### [TASK LIST]
1. Condense the paragraph that begins "Rural women remain at the margins" in the article on rural women and service delivery below into a short bulleted list that keeps its main facts.
2. Carry on writing the article on rural women and service delivery below, starting after its final sentence.
---------- PAGE EXTRACT ----------
Rural Women, Gender Equality and the Gendered Nature of Service Delivery in South Africa

Urgent Call to Address Systemic Gaps in South Africa’s Fight Against GBVF.

Developed by: Galaletsang Lephogole (PEI Intern, North West ) and Tsholofelo Sabole (Education Officer, North West)

Rural women remain at the margins of South Africa’s development story. Their lives continueto be shaped by systems of inequality that are deeply gendered, from how water is fetched to how healthcare is accessed and who delivers it. While the Constitution and various policy frameworks promise gender equality, the lived realities of rural women tell a different story; one where access to basic services like healthcare, water, and sanitation is determined not by human need, but by gendered social norms, cultural expectations, and systemic neglect. This neglect is visible in clinics that remain understaffed in rural areas, forcing women to travel long distances for care; in water projects that collapse due to poor maintenance, leaving women to walk further and queue longer; and in gender desks that exist on paper but are underfunded and ineffective. It is systemic because it is not about isolated failures, but about patterns, policies that are not implemented, budgets that are not gender-responsive, and traditional leadership structures that exclude women from decision-making.
---------- EXTRACTED RECORDS ----------
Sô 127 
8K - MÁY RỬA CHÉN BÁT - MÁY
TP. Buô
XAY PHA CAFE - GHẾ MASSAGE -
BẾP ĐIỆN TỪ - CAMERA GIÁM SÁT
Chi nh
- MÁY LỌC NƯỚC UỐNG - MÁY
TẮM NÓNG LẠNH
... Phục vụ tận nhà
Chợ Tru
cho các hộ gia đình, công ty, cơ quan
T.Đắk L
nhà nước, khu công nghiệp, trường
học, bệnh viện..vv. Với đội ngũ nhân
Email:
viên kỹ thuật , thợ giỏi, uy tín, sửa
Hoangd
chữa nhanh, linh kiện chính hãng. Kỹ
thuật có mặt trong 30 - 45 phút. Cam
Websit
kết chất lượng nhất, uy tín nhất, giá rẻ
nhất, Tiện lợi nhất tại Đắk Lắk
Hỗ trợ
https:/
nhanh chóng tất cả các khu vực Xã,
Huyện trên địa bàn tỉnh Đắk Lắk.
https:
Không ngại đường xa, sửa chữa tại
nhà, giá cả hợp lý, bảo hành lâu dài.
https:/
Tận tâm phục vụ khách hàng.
----------
---------- EXTRACTED RECORDS ----------
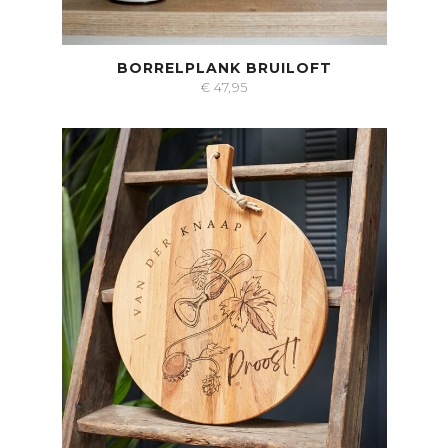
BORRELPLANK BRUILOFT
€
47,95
----------
### [ACTIVITY ANSWERS]
1.
- Rural women remain on the margins of South Africa's development.
- Deeply gendered systems of inequality shape their lives, from fetching water to getting healthcare and deciding who provides it.
- The Constitution and policy frameworks promise gender equality. Yet gendered social norms, cultural expectations and systemic neglect, not need, decide whether rural women can get healthcare, water and sanitation.
- The neglect shows in three ways:
  - Understaffed rural clinics force women to travel long distances for care.
  - Poorly maintained water projects collapse, so women walk further and queue longer.
  - Gender desks exist on paper but are underfunded and ineffective.
- The neglect is systemic because it comes from patterns, not isolated failures: policies left unimplemented, budgets that are not gender-responsive, and traditional leadership structures that keep women out of decision-making.

2.
The Gendered Face of Health Systems

 In South Africa, women’s unpaid caregiving is seen as part of their household duties, not as real work that supports the health system. In rural areas, women face extra challenges. They travel far to reach clinics that lack resources and often receive care that ignores their needs. Because of poverty, gender inequality, and remote locations, rural women struggle not just for health, but for respect and dignity.

 

Water, Sanitation, and the Burden of Inequality

Nowhere is the gendered nature of service delivery more visible than in water and sanitation. Despite gender mainstreaming efforts, such as the Gender Mainstreaming Strategy and Action Plan developed by the Water Services Sector Leadership Group (WSSLG) in 2005, rural women still carry the physical and emotional burden of inadequate water access. This strategy, aligned with broader national and international goals for women’s empowerment and gender equality, emphasized the need for a comprehensive approach to address the underlying causes of gender discrimination in water services. Yet, in practice, these commitments have not translated into meaningful change. The act of fetching water, often miles away, is not just a domestic chore or daily task; it is a daily negotiation of safety, time, and dignity.

 

Traditional norms often exclude women from decision-making in community water projects, and their indigenous knowledge remains undervalued. When water systems fail, women walk further, queue longer, and manage the health consequences of unsafe water. For young women, these hardships are especially severe as long hours spent fetching water often mean missing school, reducing their chances of completing education and limiting future opportunities. The risks of walking alone to distant water sources also expose them to gender-based violence and harassment, adding layers of fear and vulnerability to a basic survival task. This burden not only undermines their health and safety but also curtails their education, economic opportunities, and participation in community life. This burden not only undermines their health and safety but also limits their education, economic opportunities, and participation in community life.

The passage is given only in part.